Arti dari keadilan itu sendiri
adalah kondisi kebenaran ideal secara moral mengenai sesuatu hal, baik
menyangkut benda atau orang. Menurut sebagian besar teori nya, keadilan
memiliki tingkat kepentingan yang sangat besar. John Rawls, filsuf Amerika
Serikat yang dianggap salah satu filsuf politik terkemuka abad ke-20,
menyatakan bahwa “Keadilan adalah kelebihan (virtue) pertama dari institusi
sosial, sebagaimana halnya kebenaran pada sistem pemikiran”. Tapi, menurut
kebanyakan teori juga, keadilan belum lagi tercapai. “Kita tidak hidup di dunia
yang adil”. Kebanyakan orang percaya bahwa ketidakadilan harus dilawan dan
dihukum, dan banyak gerakan sosial dan politis di seluruh dunia yang berjuang
menegakkan keadilan. Tapi, banyaknya jumlah dan variasi teori keadilan
memberikan pemikiran bahwa tidak jelas apa yang dituntut dari keadilan dan
realita ketidakadilan, karena definisi apakah keadilan itu sendiri tidak jelas.
keadilan intinya adalah meletakkan segala sesuatunya pada tempatnya.

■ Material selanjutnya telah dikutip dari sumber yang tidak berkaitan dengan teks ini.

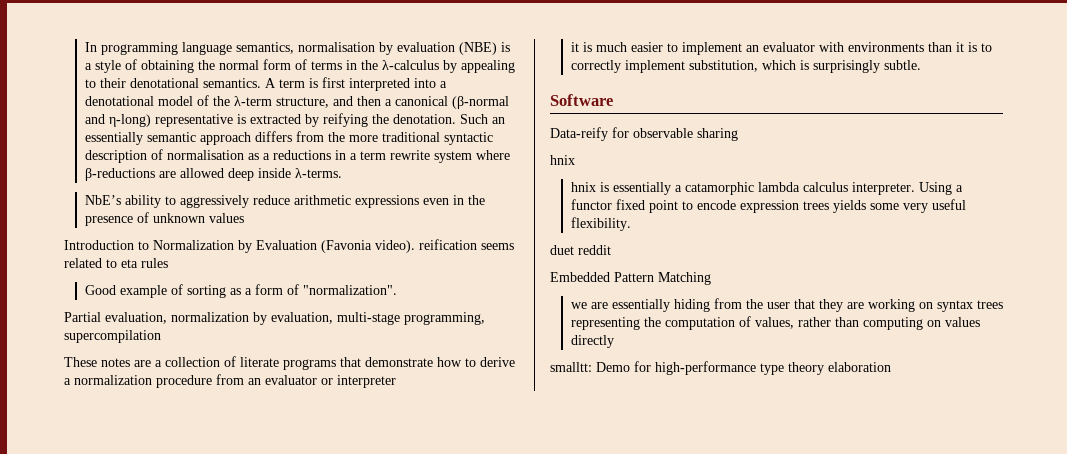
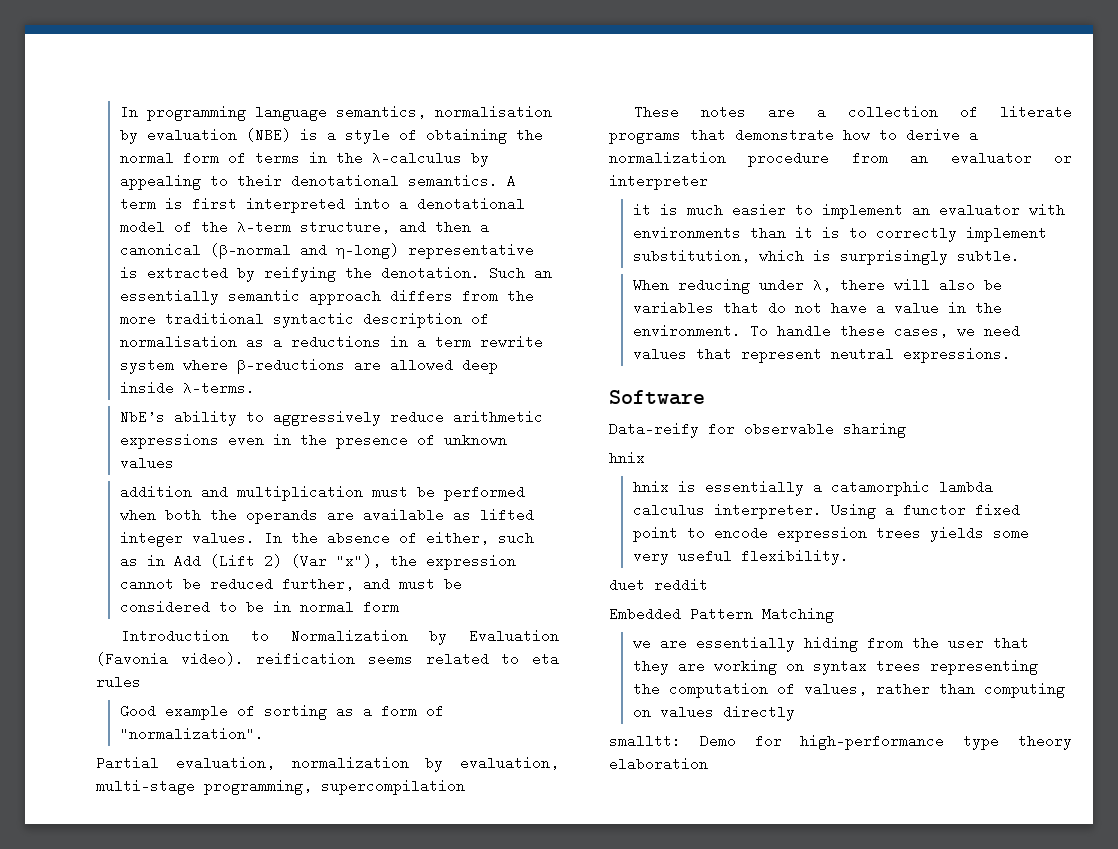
(244, 218) none -> [119,485,525,501] [119,508,534,524] [119,531,534,547] [119,554,516,570] [119,577,462,591] [119,600,399,614] // addition and multiplication must be performed when both the operands are available as lifted integer values. In the absence of either, such as in Add (Lift 2) (Var "x"), the expression cannot be reduced further, and must be considered to be in normal form
(921, 65) none -> [632,278,1002,294] [632,301,1002,315] [632,324,1020,338] [632,347,1011,363] // When reducing under λ, there will also be variables that do not have a value in the environment. To handle these cases, we need values that represent neutral expressions.

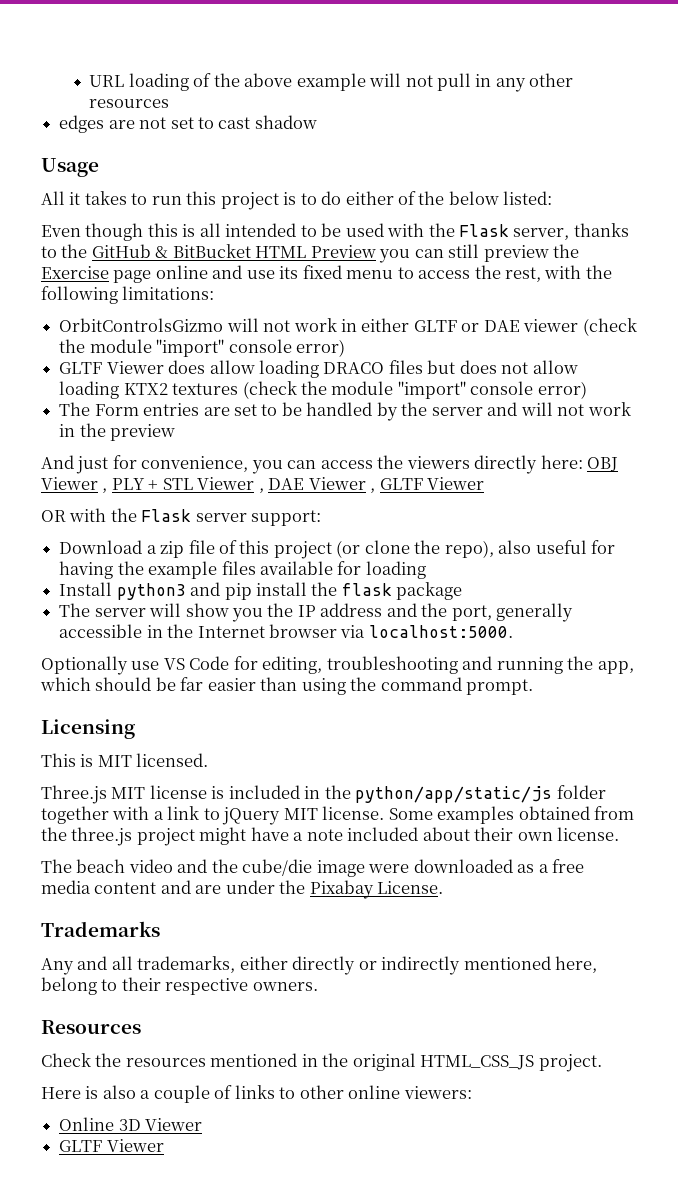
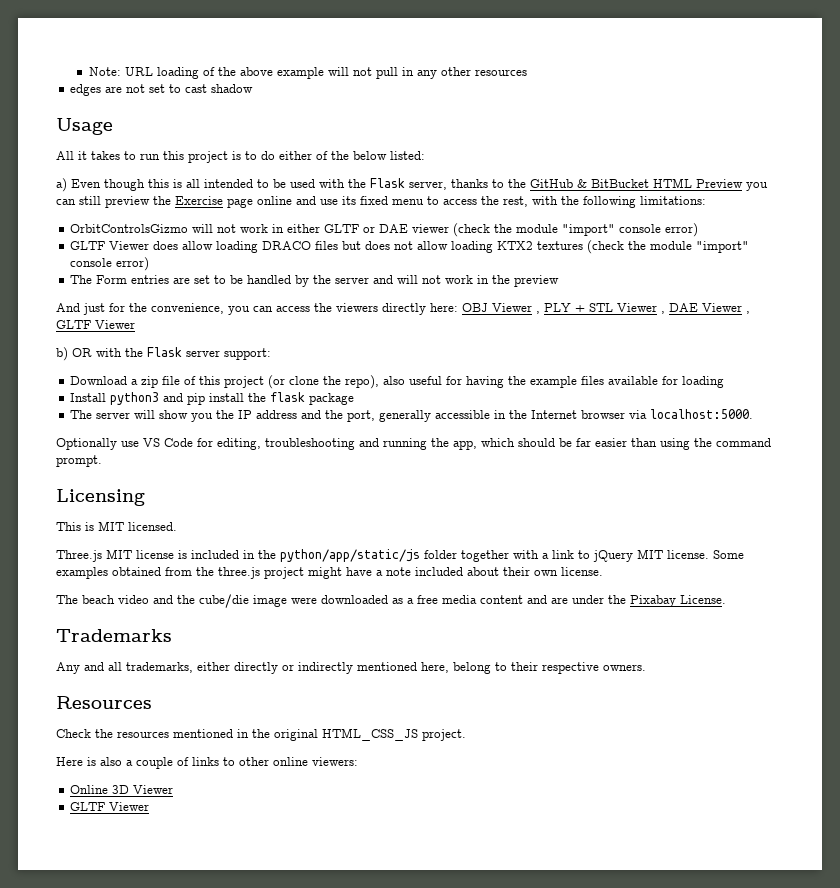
(89, 81) none -> [88,67,121,76] Note:
(553, 198) none -> [56,178,67,192] a)
(137, 462) none -> [129,303,147,312] the
(485, 483) none -> [56,347,68,361] b)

Menurut pendapat yang lebih umum
dikatakan bahwa keadilan itu adalah pengakuan dan pelakuan yang seimbang antara
hak-hak dan kewajiban. Keadilan terletak pada keharmonisan menuntut hak dan
kewajibannya. Atau dengan kata lain, keadilan adalah keadaan bila setiap orang
memperoleh apa yang menjadi hak nya dan setiap orang memperoleh bagian yang
sama dari kekayaan bersama.
Contoh keadilan
Imam
al-Ghazali menulis kisah inspiratif di kitab Nashihatul Muluk (Nasehat
untuk Para Pengusa) :
“Dikisahkan
di masa Raja Anusyarwan, ada dua orang bersepakat bertransaksi jual beli atas
sebidang tanah. Si A yang membeli tanah tersebut dari Si B menemukan di bawah
tanah yang dibelinya sebuah harta karun. Si A tidak berkenan memiliki harta
karun tersebut karena ia hanya membeli tanah. Lalu ia menyampaikan kepada si B.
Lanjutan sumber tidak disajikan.